It's pretty clear from Rita Rakestraw's campaign kickoff event that she really likes the diversity policy and folk music.
Rakestraw told the crowd on Thursday that a main part of her platform for the school board is protecting the diversity policy. She later ended the event by pulling out a guitar and playing a pair of folk tunes.
"I want to make sure all our schools are socioeconomicially diverse," Rakestraw said. "That is really important. In terms of academic achievement, diversity is what we need."
...The lower income kids do better on their test scores and the higher income kids do as well if not better. It's a win-win situation for everybody."
Rakestraw later took aim at her two likely opponents for the District 1 seat, Chris Malone and Debbie Vair.
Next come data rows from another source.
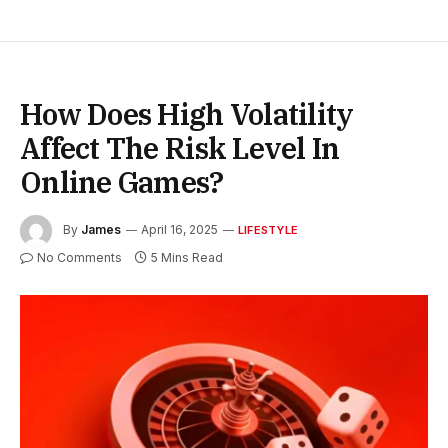
How Does High Volatility
Affect The Risk Level In
Online Games?
By
James
April 16, 2025
LIFESTYLE
No Comments
5 Mins Read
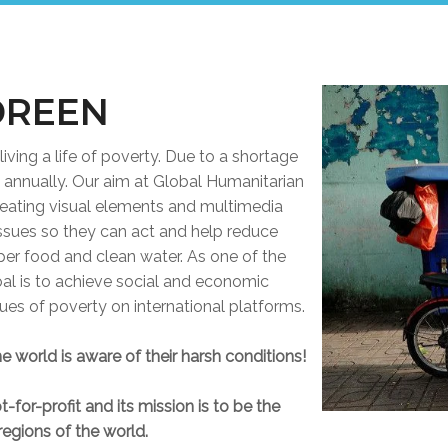
DREEN
living a life of poverty. Due to a shortage
d annually. Our aim at Global Humanitarian
creating visual elements and multimedia
issues so they can act and help reduce
per food and clean water. As one of the
goal is to achieve social and economic
ssues of poverty on international platforms.
e world is aware of their harsh conditions!
-for-profit and its mission is to be the
regions of the world.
"My opponents, they want to get rid of the diversity program and that's a real shame because that is our foundation for our academic success for the Wake County Schools for the past 30 years," she said. "And we can not let them get away with that."
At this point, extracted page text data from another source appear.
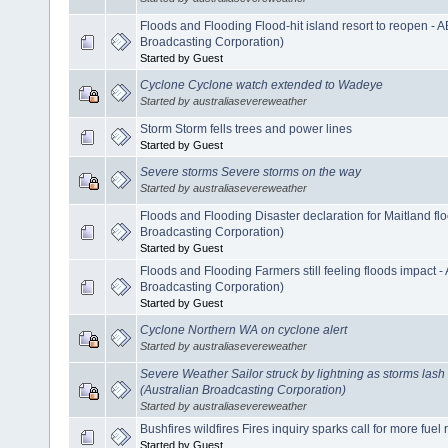
Floods and Flooding Flood-hit island resort to reopen - 
Broadcasting Corporation)
Started by Guest
Cyclone Cyclone watch extended to Wadeye
Started by australiasevereweather
Storm Storm fells trees and power lines
Started by Guest
Severe storms Severe storms on the way
Started by australiasevereweather
Floods and Flooding Disaster declaration for Maitland f
Broadcasting Corporation)
Started by Guest
Floods and Flooding Farmers still feeling floods impact 
Broadcasting Corporation)
Started by Guest
Cyclone Northern WA on cyclone alert
Started by australiasevereweather
Severe Weather Sailor struck by lightning as storms las
(Australian Broadcasting Corporation)
Started by australiasevereweather
Bushfires wildfires Fires inquiry sparks call for more fuel
Started by Guest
Rakestraw did acknowledge the concerns of critics.
"I've heard from a lot of people who have problems with the school system and they're upset about different things and I know we do need change," she said. "...When I'm on the school board I'm going to make it one of my top priorities to try to reduce the busing and reduce the reassignments and try to make it so that kids don't have to go as far. But I will not leave any child behind to get there."
She then talked about supporting changes in the state curriculum to increase the study of world history and to decrease the time spent on N.C. history. That's one of the recommendations from the Wake Education Partnership's "Suspending Disbelief" report.
The last act of the event was Rakestraw's musical performance. The first song she played was one she'd written about her 2-year-old adopted son from Korea. For the second song, she asked the crowd to join her in singing "Old Blue."
"I bet you've never heard a school board candidate play folk music," she said after the applause.